From Data, Much is Possible
These are just a few examples of the new kinds of value that can be extracted from data when it can be extracted from the services used to create it and manipulated by other applications. In these cases, there are elements of storytelling, multimedia presentation and emotional communication that are all made possible by working with the data.
The data we create online isn’t always as easy to access though as location data is from services like MapMyRide.
One of the people working to change that is Jeremie Miller, inventor of the widely used Instant Messaging protocol XMPP and now co-founder of personal data locker startup Singly. (Here’s our in depth write-up of Singly and The Locker Project.)
“When you own your data, anyone can create a new way for you use it, visualize it, experience it and share it,” Miller says.
“When someone else owns your data, then new tools can only be developed with the permission of that 3rd party and tied to that 3rd party’s system. For those that want to create new experiences, they have to overcome either the permission barriers, or the technological barriers, or the submit-to-a-dictator barriers before doing something great for you with (what should be) your own data. That’s a lot of impedance.
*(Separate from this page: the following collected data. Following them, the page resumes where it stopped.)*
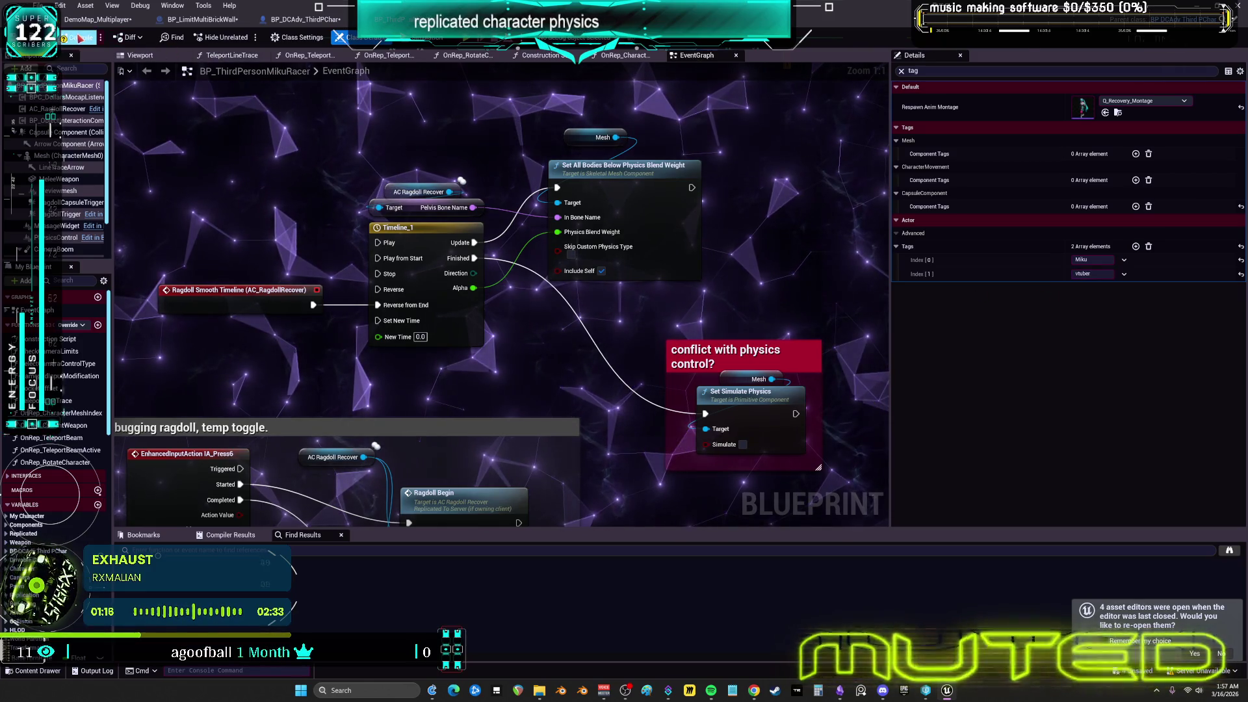
click(78, 37)
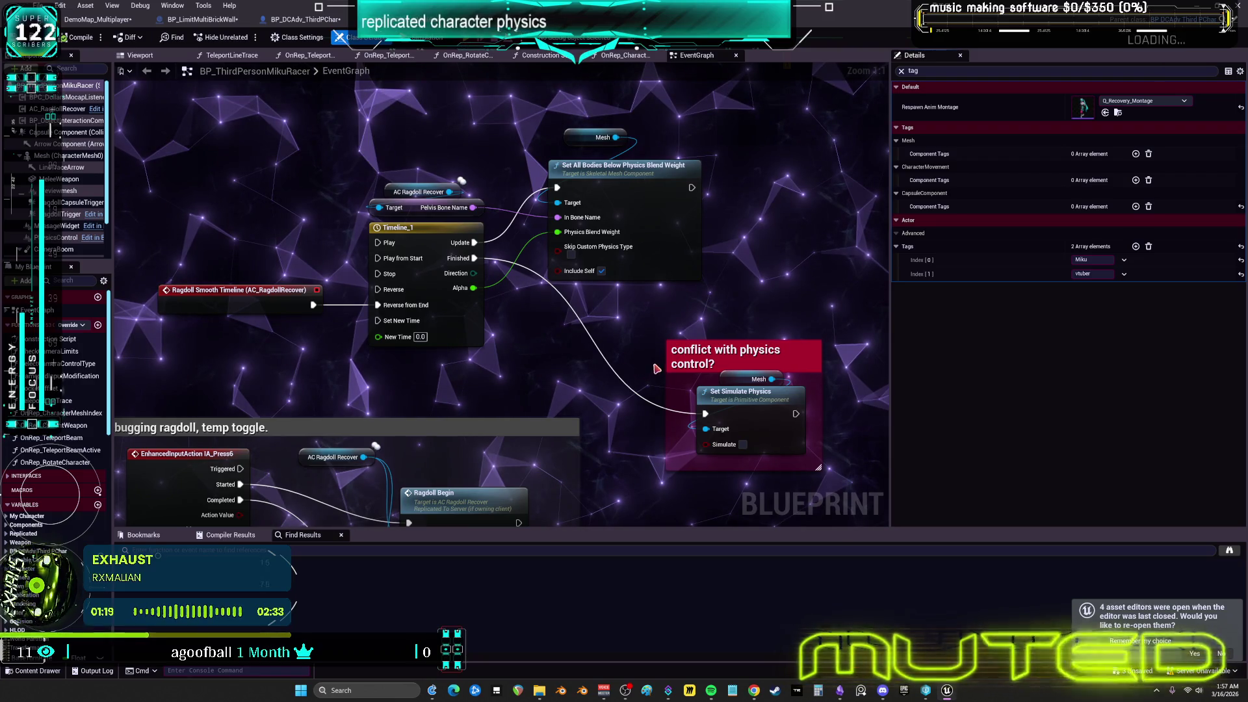
key(alt+Tab)
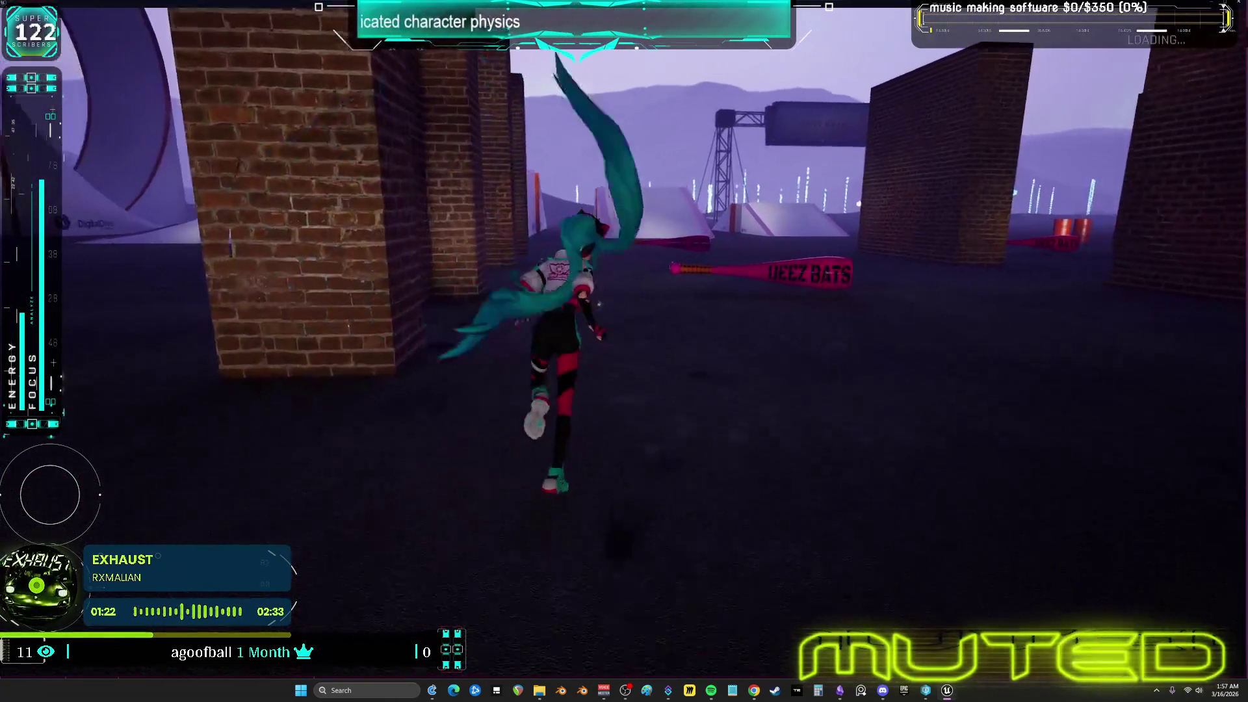
Play through the Miku ragdoll hit and recovery, end the test, and show the character's Viewport
key(w)
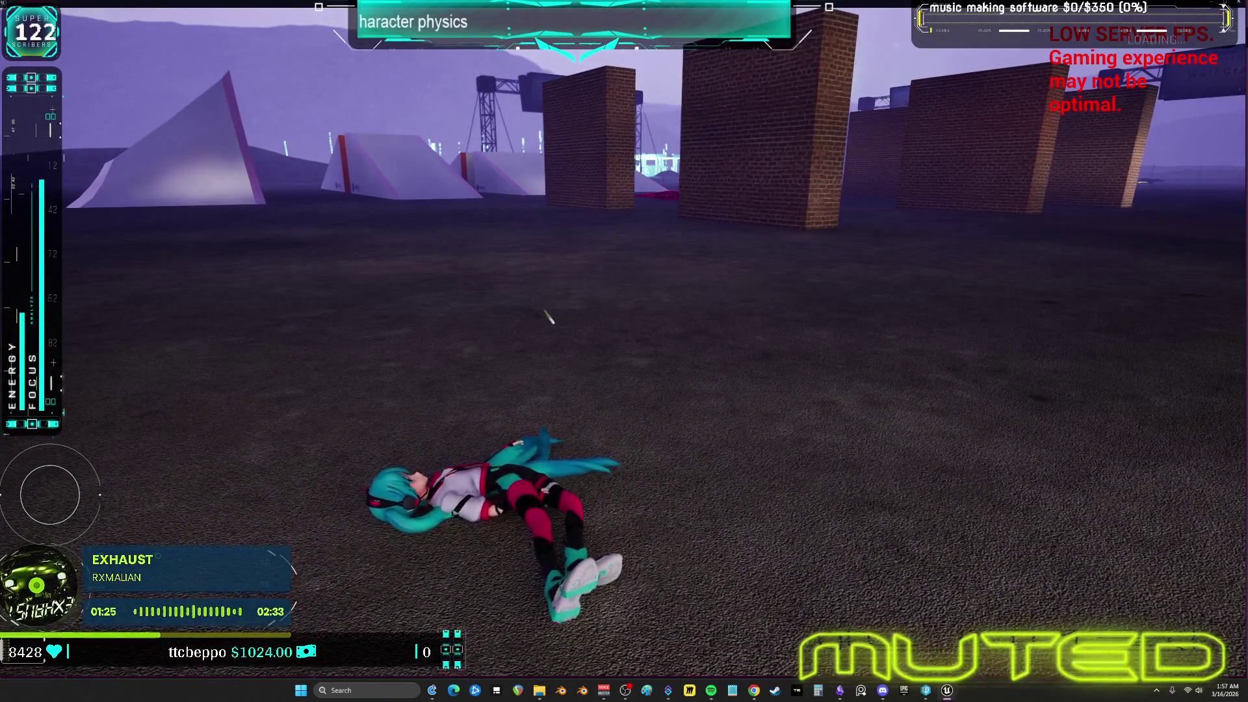
key(w)
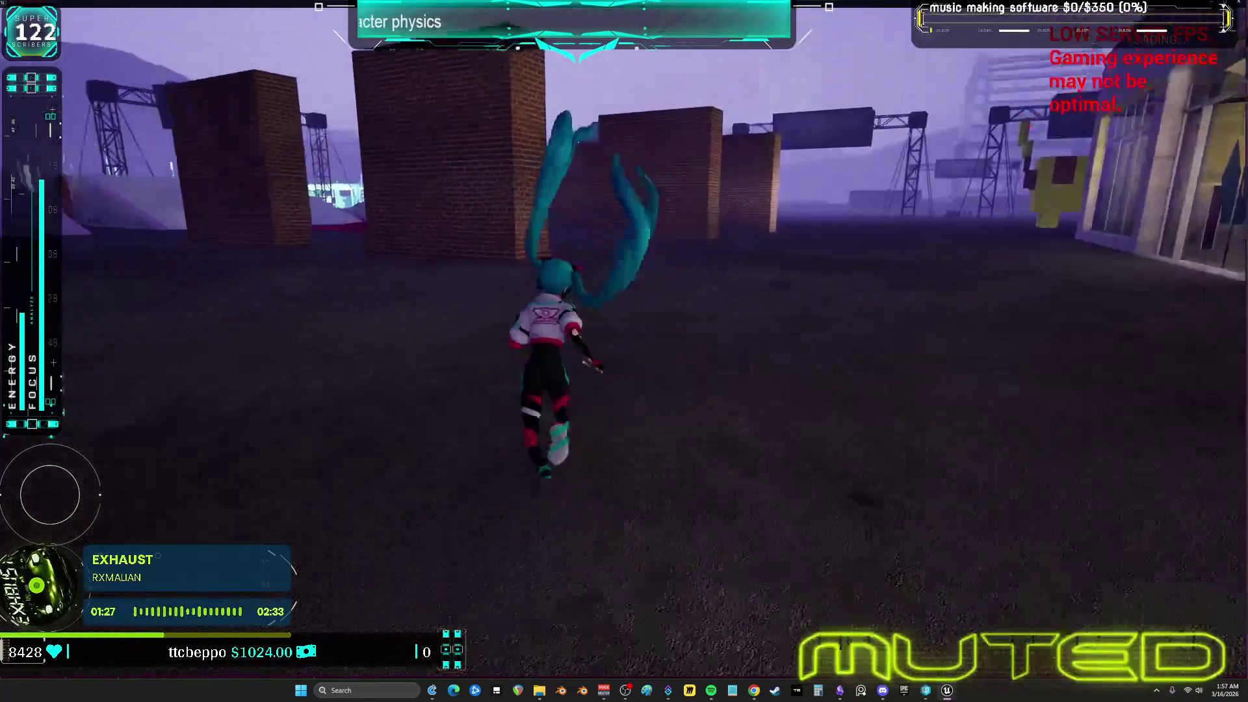
key(w)
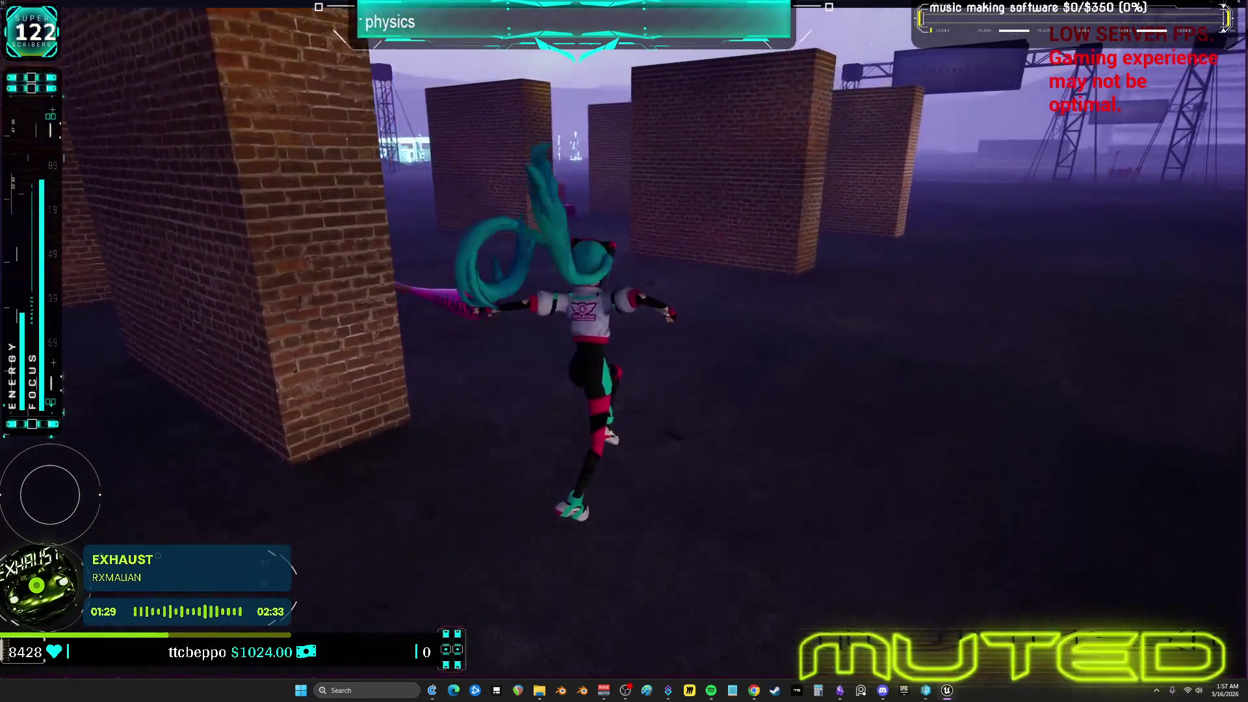
key(w)
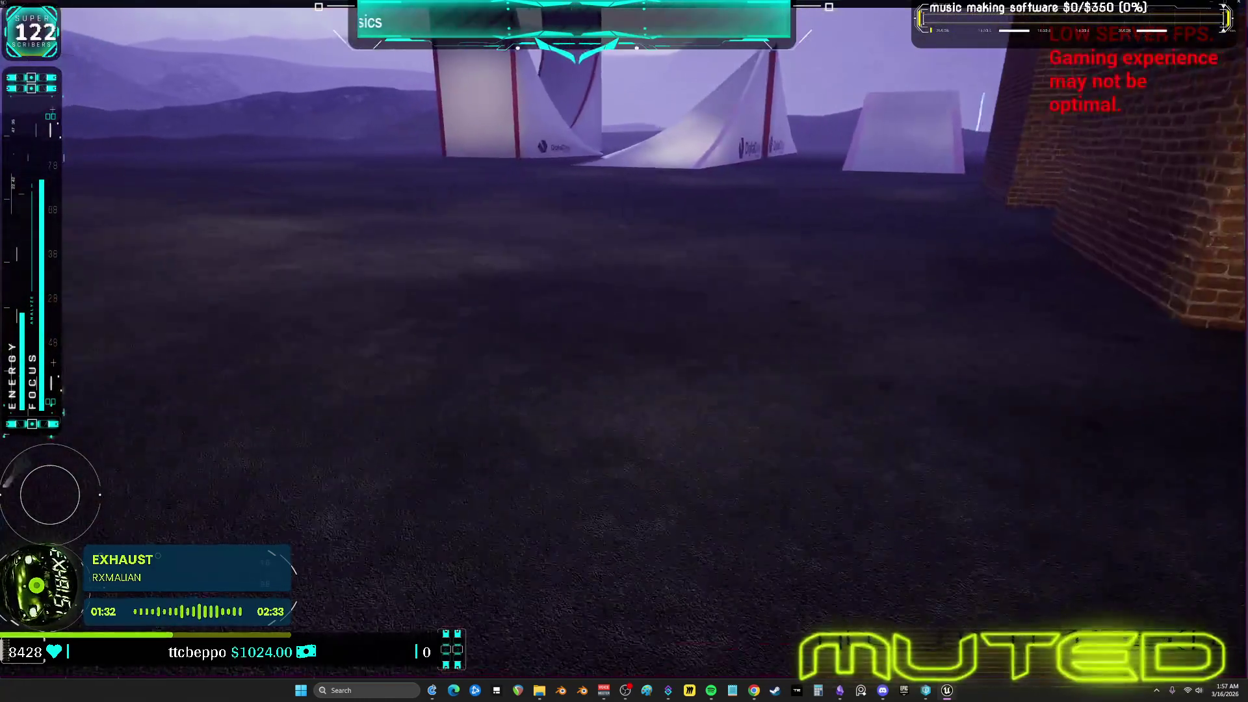
key(Escape)
click(168, 58)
For every one awesome new experience that can make it past all that and/or find data that is more free/accessible, there are 10, or 100 more, that didn’t overcome the barriers.”
Thank goodness for freely accessible personal location tracking data; look at the kinds of cool things it makes possible. Perhaps some day all our data, from social networking to health records, will be as accessible to us who should own it to innovate on top of. That would be epic.
My Notes: Again, crowd sourcing is the new direction to go; we just need to arm people with tools to allow them draw insights directly from their own experiences, not to wait for centralized data collectors and analysts to dispense news and info! Ecological research is born this way!